Source records:
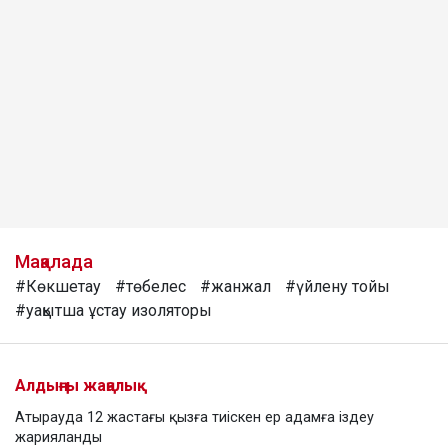
Мақалада
#Көкшетау
#төбелес
#жанжал
#үйлену тойы
#уақытша ұстау изоляторы
Алдыңғы жаңалық
Атырауда 12 жастағы қызға тиіскен ер адамға іздеу
жарияланды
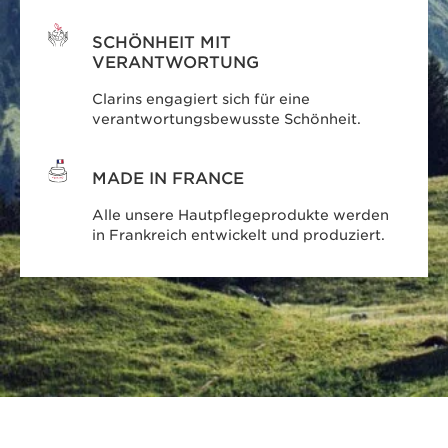
SCHÖNHEIT MIT
VERANTWORTUNG
Clarins engagiert sich für eine
verantwortungsbewusste Schönheit.
MADE IN FRANCE
Alle unsere Hautpflegeprodukte werden
in Frankreich entwickelt und produziert.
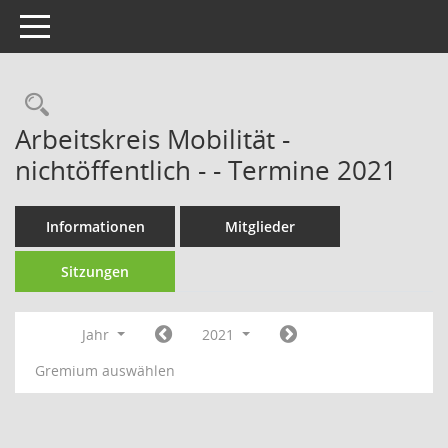
Toggle navigation
Rechercheauswahl
Arbeitskreis Mobilität -
nichtöffentlich - - Termine 2021
Informationen
Mitglieder
Sitzungen
Jahr
2021
Gremium auswählen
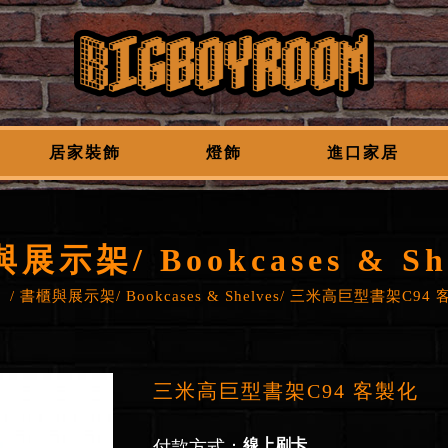
居家裝飾
燈飾
進口家居
展示架/ Bookcases & She
頁
書櫃與展示架/ Bookcases & Shelves
三米高巨型書架C94 
三米高巨型書架C94 客製化
線上刷卡
付款方式：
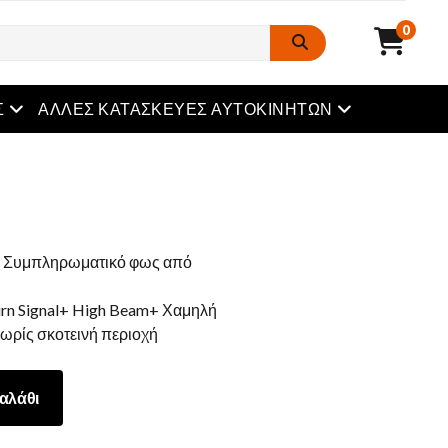
0
μενού
μενού
Σ
ΆΛΛΕΣ ΚΑΤΑΣΚΕΥΈΣ ΑΥΤΟΚΙΝΉΤΩΝ
ι, Συμπληρωματικό φως από
rn Signal+ High Beam+ Χαμηλή
Χωρίς σκοτεινή περιοχή
αλάθι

— PROBLEM TO SOLVE —
Render every line of text in the data above as one numbered list, leaving out blank lines. Do not include the pictures in your answer.

— TASK OUTPUT —
1. Мақалада
2. #Көкшетау
3. #төбелес
4. #жанжал
5. #үйлену тойы
6. #уақытша ұстау изоляторы
7. Алдыңғы жаңалық
8. Атырауда 12 жастағы қызға тиіскен ер адамға іздеу
9. жарияланды
10. SCHÖNHEIT MIT
11. VERANTWORTUNG
12. Clarins engagiert sich für eine
13. verantwortungsbewusste Schönheit.
14. MADE IN FRANCE
15. Alle unsere Hautpflegeprodukte werden
16. in Frankreich entwickelt und produziert.
17. Toggle navigation
18. Rechercheauswahl
19. Arbeitskreis Mobilität -
20. nichtöffentlich - - Termine 2021
21. Informationen
22. Mitglieder
23. Sitzungen
24. Jahr
25. 2021
26. Gremium auswählen
27. 居家裝飾
28. 燈飾
29. 進口家居
30. 展示架/ Bookcases & She
31. 頁
32. 書櫃與展示架/ Bookcases & Shelves
33. 三米高巨型書架C94 
34. 三米高巨型書架C94 客製化
35. 線上刷卡
36. 付款方式：
37. 0
38. μενού
39. μενού
40. Σ
41. ΆΛΛΕΣ ΚΑΤΑΣΚΕΥΈΣ ΑΥΤΟΚΙΝΉΤΩΝ
42. ι, Συμπληρωματικό φως από
43. rn Signal+ High Beam+ Χαμηλή
44. Χωρίς σκοτεινή περιοχή
45. αλάθι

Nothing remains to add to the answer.